Some women would call me selfish for not wanting kids…and I would whole-heartedly agree with them.
Melanie Notkin (of SavvyAuntie.com) wrote a piece in the Huffington Post about her experiences of being a woman without children of her own, but who is an aunt to many. In her article she referenced to the new Sarah Jessica Parker film, I Don’t Know How She Does It, and the lead character’s junior associate’s “child-phobic” ways. She then asked the following:
“Why is it that the modern mom can love her children and her career, but the childless woman can love only her career? And are cliché characters like Momo — played by actor Olivia Munn — reflective of a common antagonism over burdened moms have for those without children? In America today, has feminism morphed into mommyism? More importantly, are we all losing something because of it?”
All great questions, but really, what are the answers?
As a 34-year-old woman living in New York City, I do not have children. As I’ve gotten older this has become a topic of conversation for many people in my life. I was even featured in the NY Post because of my “childless” status as if it were some novel concept that a woman would choose to have a life that doesn’t involve the conventional standards of what one is supposed to do when they grow-up: fall in love, get married, have a child, buy a Toyota, join the PTA, etc.
Like Notkin, I’m an aunt. I have two adorable nephews whom I would give my life for, if necessary, and whom I never thought I’d love as much as I do. While I like to think I have some level of maternal instincts tucked away inside me, when I’m around my nephews, I have to second-guess that notion. I like to think that if and when I need them, those instincts will kick into gear.
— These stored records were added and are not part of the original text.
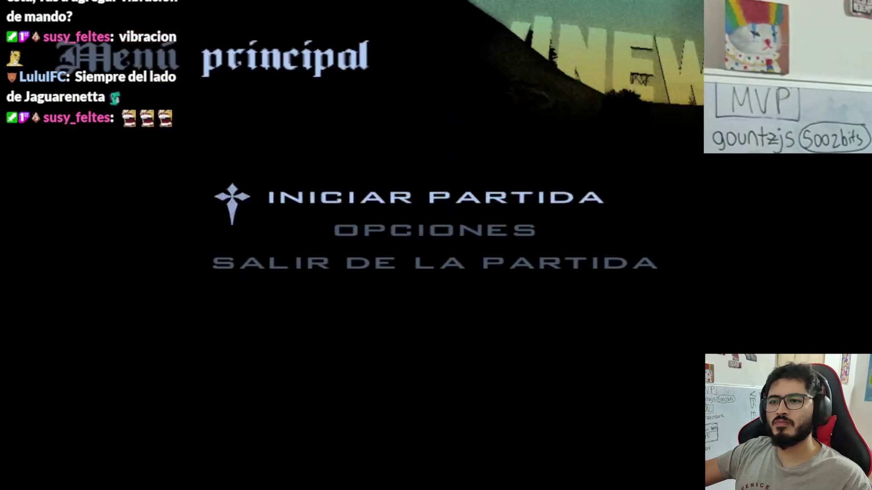
Step: Load a saved game through Iniciar partida > Cargar partida
left_click(352, 202)
left_click(347, 204)
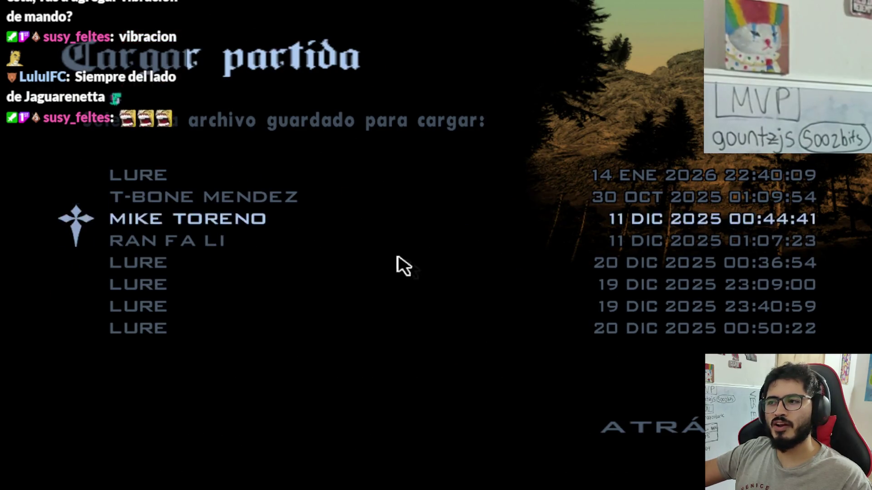
left_click(412, 196)
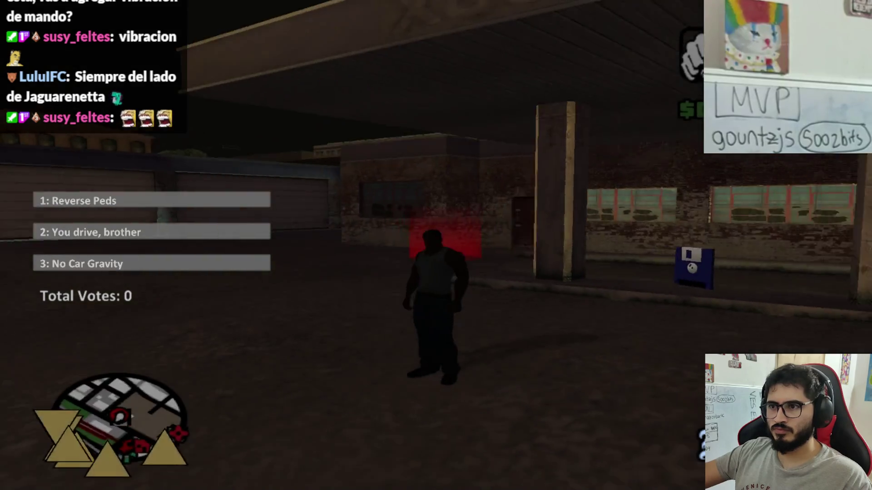
Step: Pause and quit the game with Salir de la partida > Sí, returning to the install folder
key("Escape")
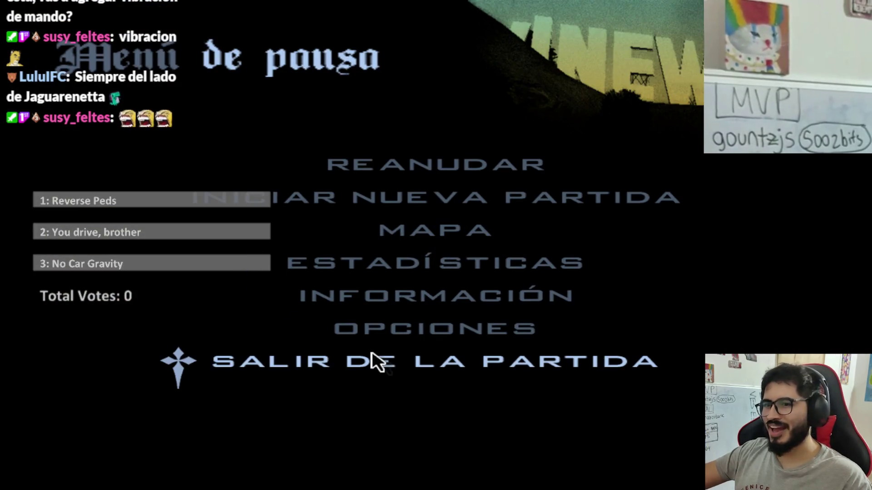
left_click(373, 362)
left_click(402, 327)
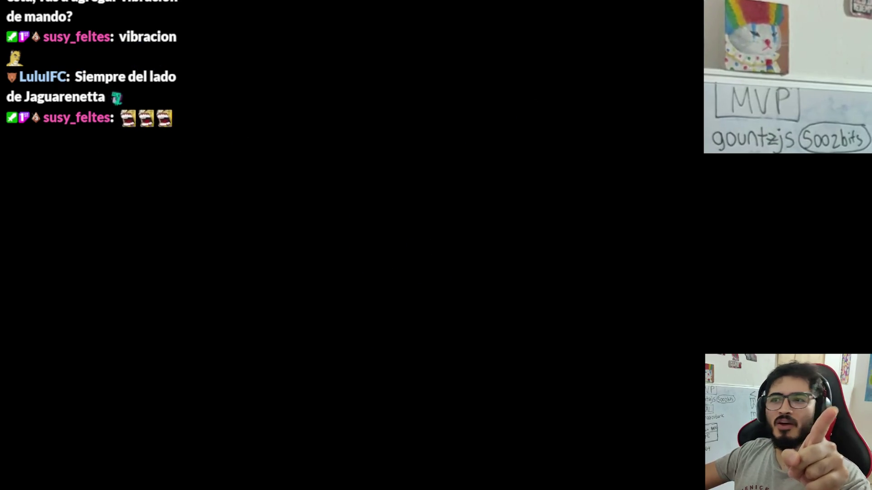
scroll(484, 126, "up", 5)
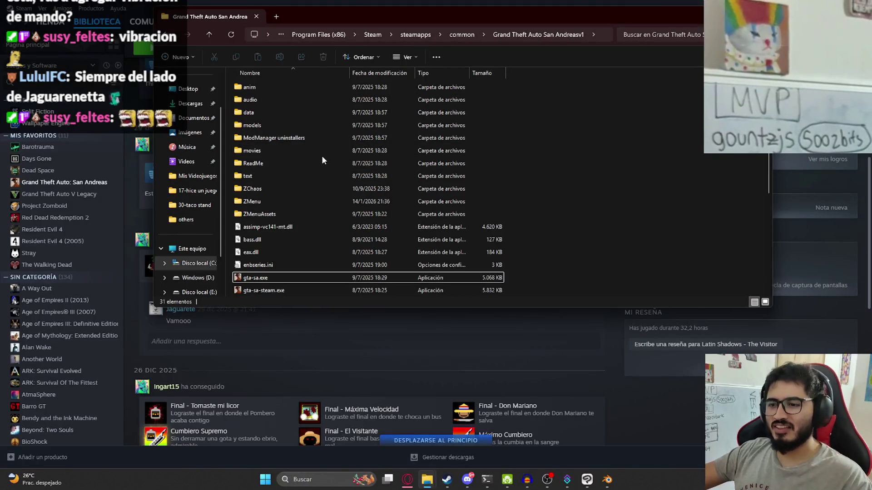
Step: Launch Sublime Text from the Start search
key("super")
type("sublime")
key("Return")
As opposed to calling women without children—whether it be for biological reasons or simply choice — “childless,” Notkin says she prefers the term “childfull” stating that those of us without children of our own “choose to love the children in our lives.”
I do understand what she’s getting at, but I’d like to take both those adjectives off the table altogether.
Why a woman who doesn’t have a child has to be labeled anything at all is what I don’t understand.
My lack of children doesn’t define me, it doesn’t say anything about my character—although some would call me selfish and I’d whole-heartedly agree with them—so I don’t think I need a word to pigeonhole me into a category. People are so quick to point out that someone like Jennifer Aniston is “childless,” but when was the last time someone labeled George Clooney the same? Double standard much? And who cares if my life is free of children? And yes, I chose the word “free” there for a reason.
I do not regard myself as “childless,” nor will you see me running around telling people that I’m “childfull.” My motherhood status shouldn’t matter just because we live in a society that has told us that yes, having children is something that comes next once you’re married; it’s just what people do; it’s imparting survival on the species; it’s some sort of duty and if you don’t fulfill it you’re selfish and self-absorbed. Well then, so be it.
The subject of women not having kids for whatever reason has been beaten to death. I don’t have ’em, don’t want ’em right now and I don’t know if I ever will. And that’s where the story ends.